Los artistas merecen ser fusilados. Lo afirma Jair Bolsonaro, el aspirante de la extrema derecha a la presidencia de Brasil en las elecciones que se celebrarán el año próximo. Por sorprendente que pueda parecer, no es imposible que gane esos comicios: de momento ya es el segundo candidato con mayor apoyo, y disfruta de una intención de voto cercana al 20% del electorado.
Este político brasileño, El Mito, lo apodan, tiene razón en algo: los artistas son verdaderamente peligrosos. Sacuden, sí, a las sociedades adormiladas hasta exigirle que despierten; discuten la perversidad de lo establecido bajo códigos viles u obsoletos; forjan nuevas perspectivas que arrojan luz donde no la hay; a veces, donde durante décadas no ha habido rastro alguno de fluorescencia, o de sabiduría.

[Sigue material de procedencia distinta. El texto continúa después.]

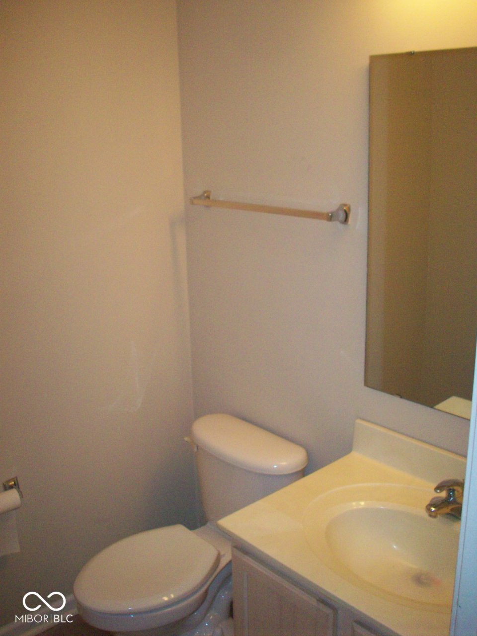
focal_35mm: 37
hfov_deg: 38.7
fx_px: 680
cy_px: 318
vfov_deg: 50.1
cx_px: 238
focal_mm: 6.2
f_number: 2.8
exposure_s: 1/64
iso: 200
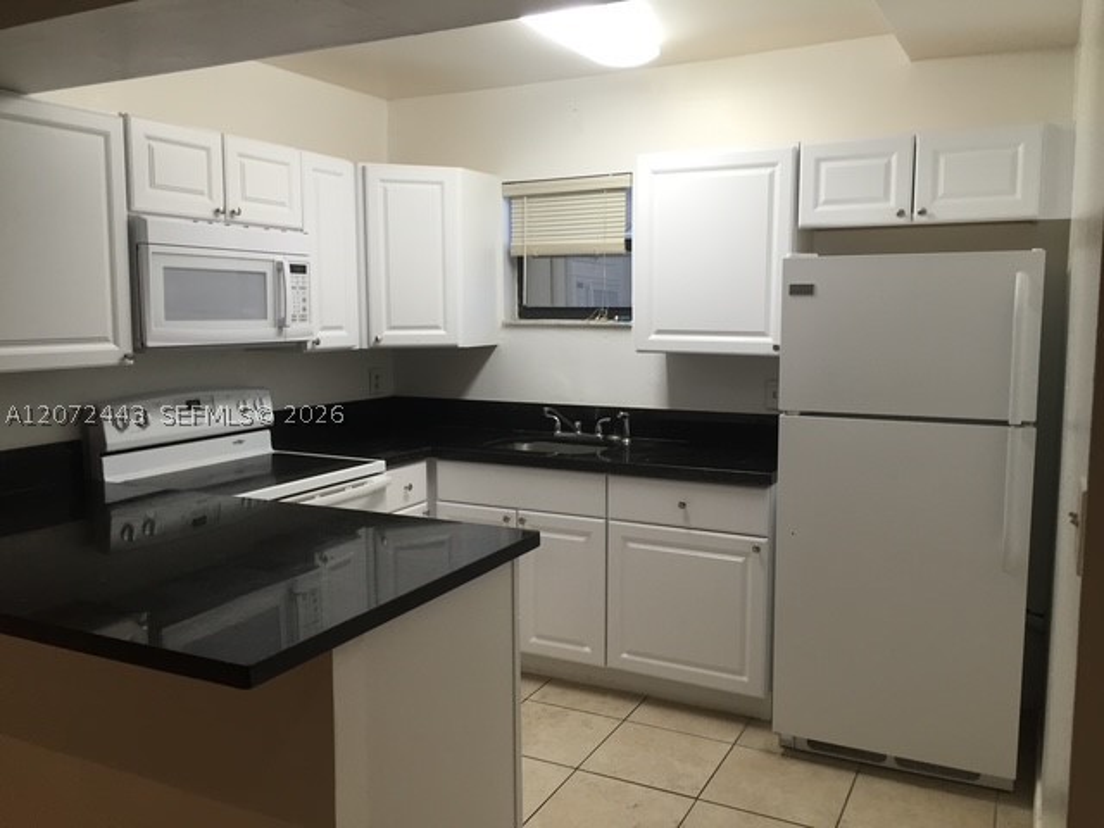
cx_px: 552
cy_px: 414
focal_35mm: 29
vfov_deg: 48.2
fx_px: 925
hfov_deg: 61.7
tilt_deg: -5.2
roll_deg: -0.8
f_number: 2.2
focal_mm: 4.15
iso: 40
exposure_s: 1/30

Por todo esto hay quien defiende, como lo hace Bolsonaro, que deberían fusilarlos.
Los intelectuales, como los artistas, son igualmente peligrosos. Keywan Karimi lo es para la sociedad iraní, así que el régimen lo ha condenado no a fusilarlo, pero sí a castigarlo con 223 latigazos y un año de cárcel. Su documental Writing on the city, propaganda antigubernamental según Teherán, refleja en 80 minutos la historia última de su país, contada principalmente con grafitis. El gobierno iraní y sus igualmente fanáticos colegas en los tribunales no entendieron nada, pero aún así se sintieron intimidados y ofendidos, y establecieron estas durísimas consecuencias para el autor del filme.

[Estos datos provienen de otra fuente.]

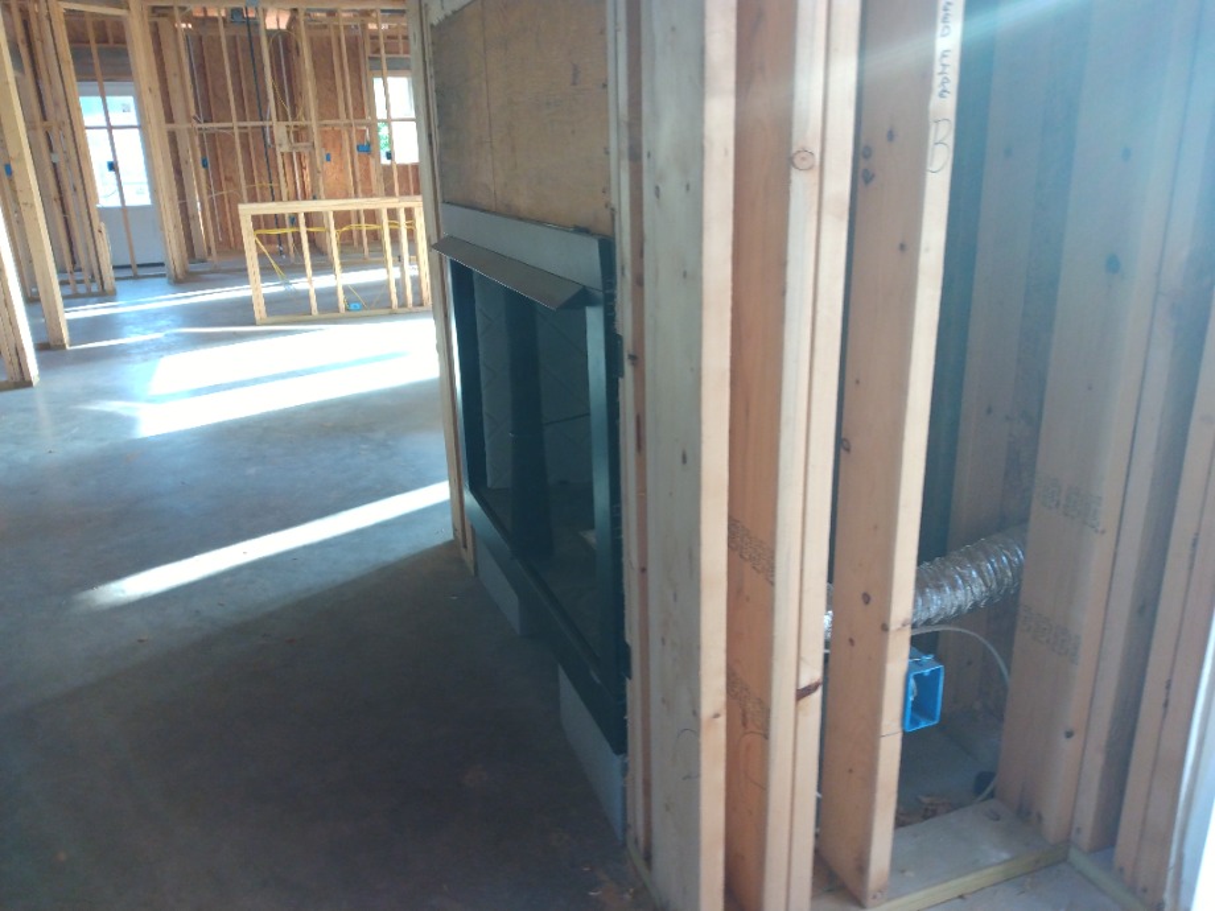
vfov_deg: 66.0
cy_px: 456
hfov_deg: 81.7
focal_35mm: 20
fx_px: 702
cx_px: 608
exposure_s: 1/30
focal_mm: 3.54
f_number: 2
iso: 250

Karimi, como tantos otros peligrosos contadores de historias, ya sean estas reales o imaginadas, considera que tiene una obligación consigo mismo y también con la sociedad a la que pertenece, y que cualquier circunstancia de otra naturaleza se halla por debajo de la trascendencia de ésta. También los meses de cárcel, también los latigazos. “No me importan”, dejó dicho.
Los artistas que no tienen miedo son precisamente los más peligrosos: ¿cómo luchar con eficacia contra alguien que no teme ni el más feroz castigo físico ni la más humillante de las condenas?
Los valientes, siempre ha sido así, constituyen el gran riesgo que amenaza a las dictaduras, que ni siquiera con sus capacidades arbitrarias y violentas logran desarmarlos. Fundamentalmente, porque no llevan más arma que su talento, ni más precisión en sus expresiones artísticas que el que se desprende de un verbo, o de un lienzo, o de una cámara con la que se rueda una secuencia.
Los artistas son, para los tipos como Bolsonaro, el problema. Por eso el líder brasileño los preferiría muertos. Homófobo y xenófobo, el miembro del Partido Social Cristiano amenaza con convertirse en un tsunami que recorra el país que un día gobernó, entre la dulzura y la mentira, Lula da Silva.
A Karimi le aguardan aún días difíciles. Porque es peligroso. Dostoievski, Wilde, Miguel Hernández y Solzhenitsyn también lo fueron en sus épocas y tuvieron que soportar penas de reclusión. Al iraní le queda la sensación tibiamente reparadora de saber que a los poetas, y todos los que ponen sus vidas al servicio de su nación lo son de una u otra manera, nunca podrán matarlos. Ni siquiera tipos tan siniestros como Bolsaro. Con cada ataque, un verso. Con cada desaparición, un renacimiento.